Selected text:

Credit: NASA/Goddard Space Flight Center Scientific Visualization Studio
The last total eclipse visible from Germany was on 11 August 1999. “Exactly 18 years, 10 days and 8 hours later, its ‘daughter eclipse’ in Saros cycle number 145 is taking place on 21 August 2017,” explains Gaida, adding: “Because there is an eight-hour time difference, Earth will have rotated approximately 120 degrees further in longitude from west to east, and the path of totality will now pass across North America. The space agency NASA will be reporting live on the 'Great American Eclipse'. This is the first total eclipse of the Sun to cross the USA from the Pacific to the Atlantic since 8 June 1918.
What is it about these cosmic spectacles that fascinate humans? “In the past, eclipses were regarded as portents of fate, because the Sun was considered to be the source of life and a deity. The ancient Babylonians were aware of mathematical rules with which solar and lunar eclipses could be predicted,” explains Gaida. They worked out that eclipses of a similar type and form occurred after periods of 6585 and one-third days and called these special cycles ‘Saros’. At the end of a Saros cycle, the Sun, Moon and Earth assume almost the same positions relative to one another, so that, after this period, solar and lunar eclipses repeat under almost the same conditions as 18 years before. Other eclipse cycles apart from the Saros need to be taken into account as well, but none is as elegant and memorable as this, according to Gaida.

Saved entries:
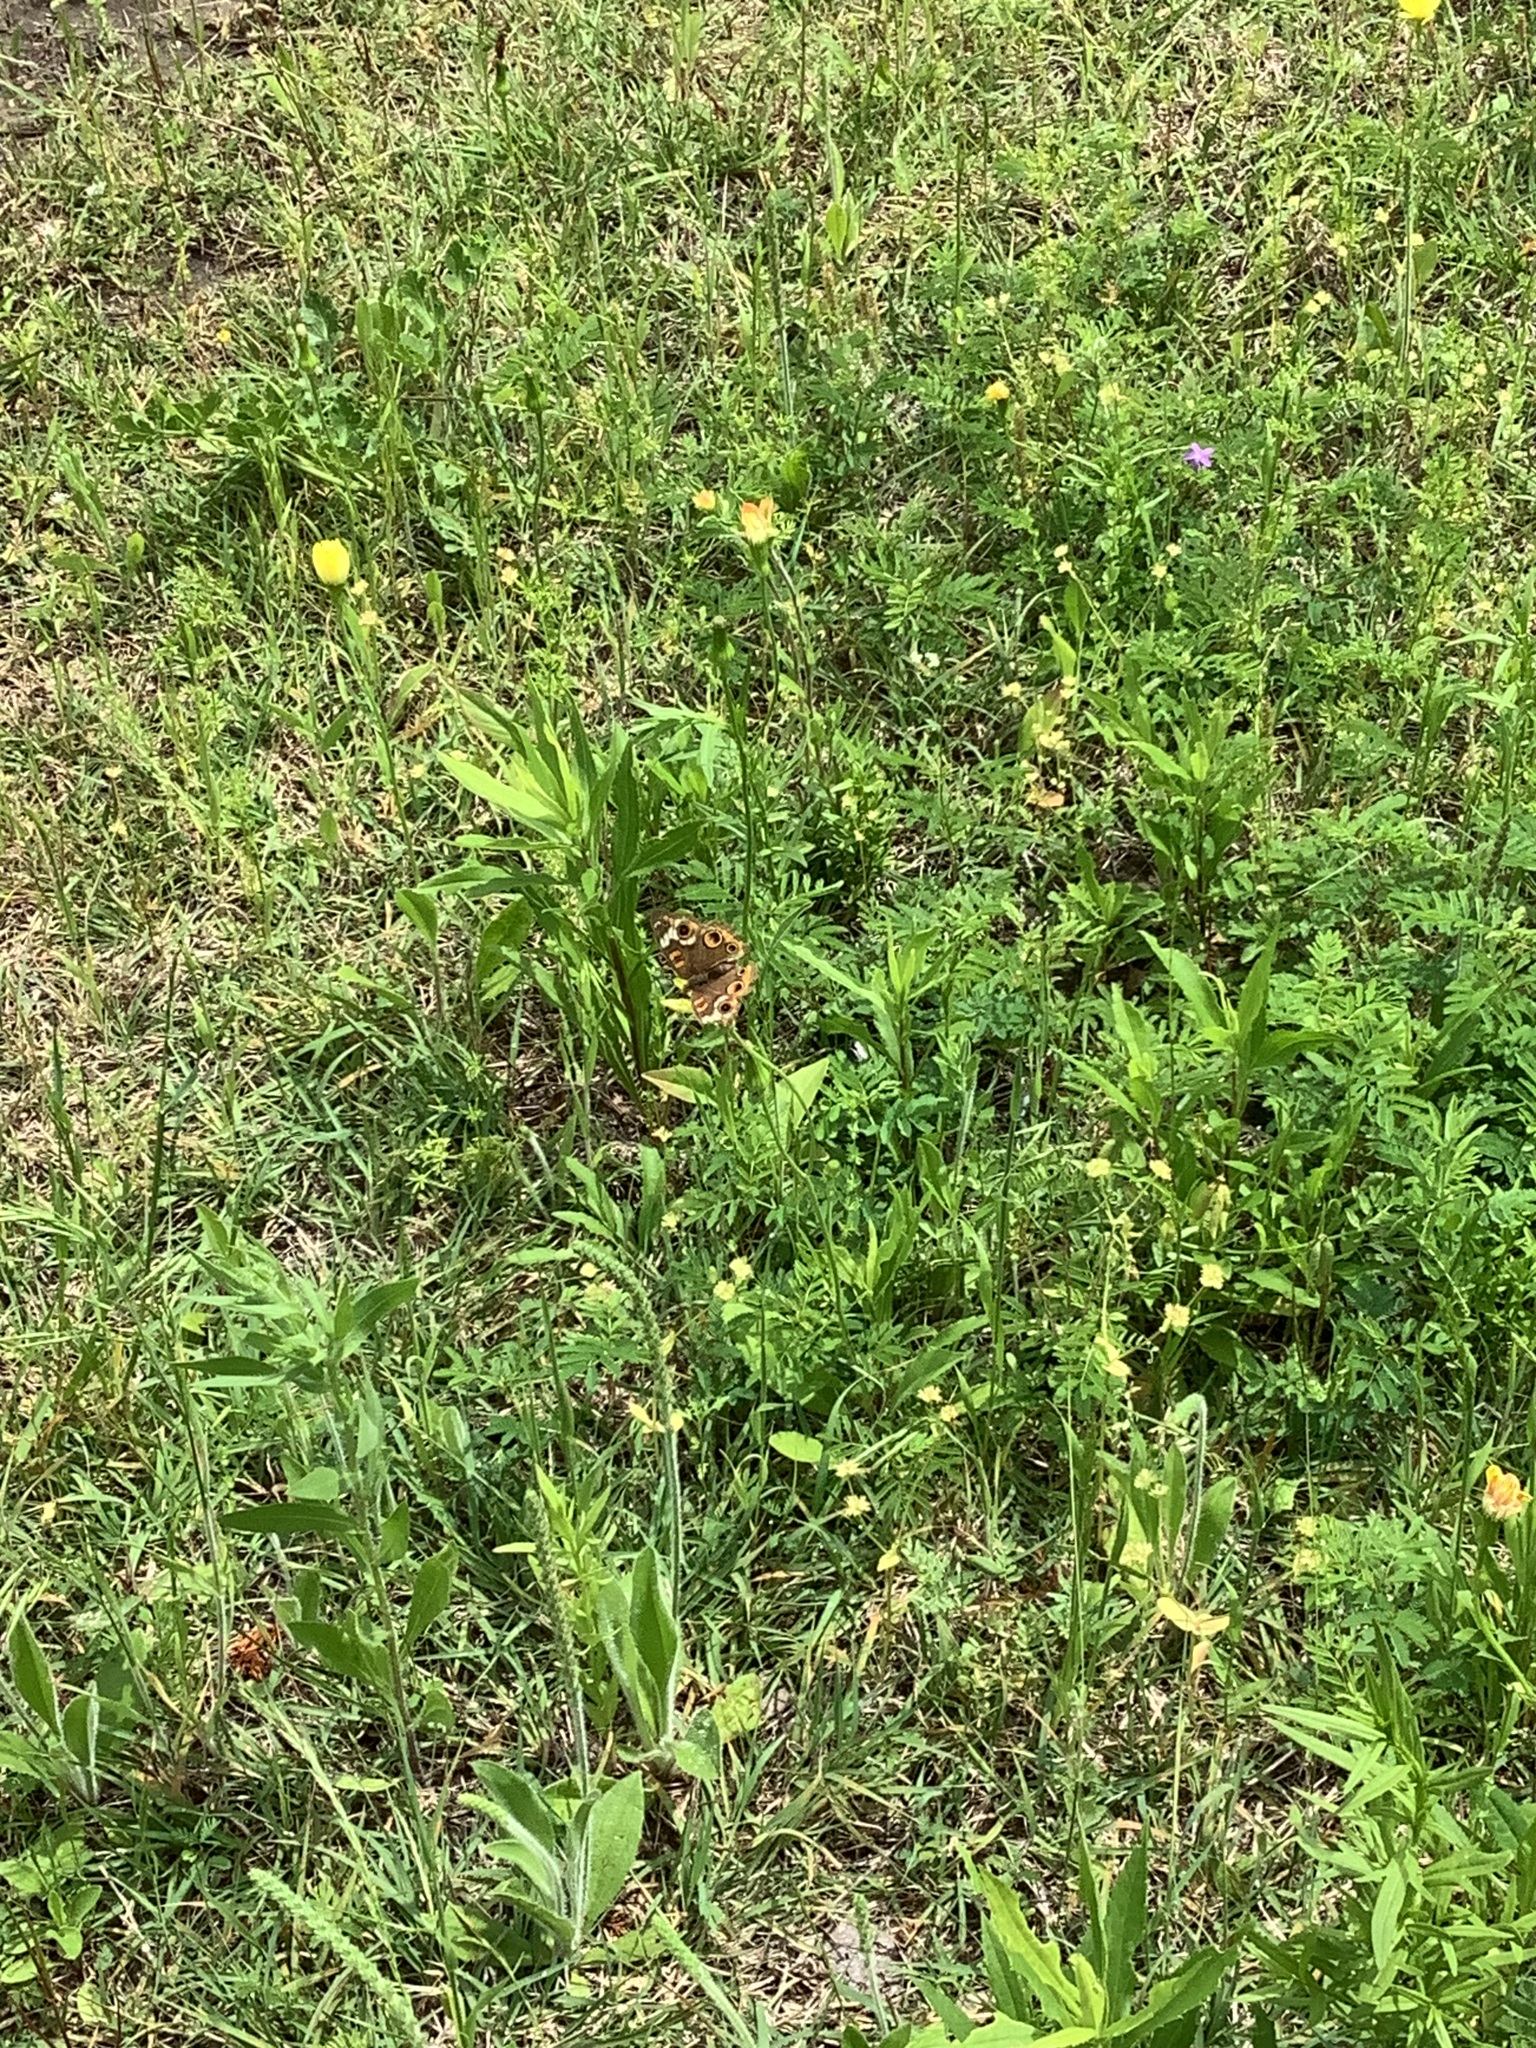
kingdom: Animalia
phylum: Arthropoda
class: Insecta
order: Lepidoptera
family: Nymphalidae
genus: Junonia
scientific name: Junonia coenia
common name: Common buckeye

Complete the following:
- A) List every calendar date given in the eclipse text.
- B) For each statement, say whether it agrees with the eclipse text, and quote the deciding words: (i) The last total eclipse visible from Germany took place in 1999. (ii) The ancient Babylonians gave the name "Saros" to the eclipse cycles they worked out. (iii) Because of the time difference, Earth will have rotated about 90 degrees further in longitude.

Responses by task:
- A)
11 August 1999
21 August 2017
8 June 1918

- B)
(i) Yes: "The last total eclipse visible from Germany was on 11 August 1999."
(ii) Yes: "called these special cycles ‘Saros’"
(iii) No: "Earth will have rotated approximately 120 degrees further in longitude from west to east"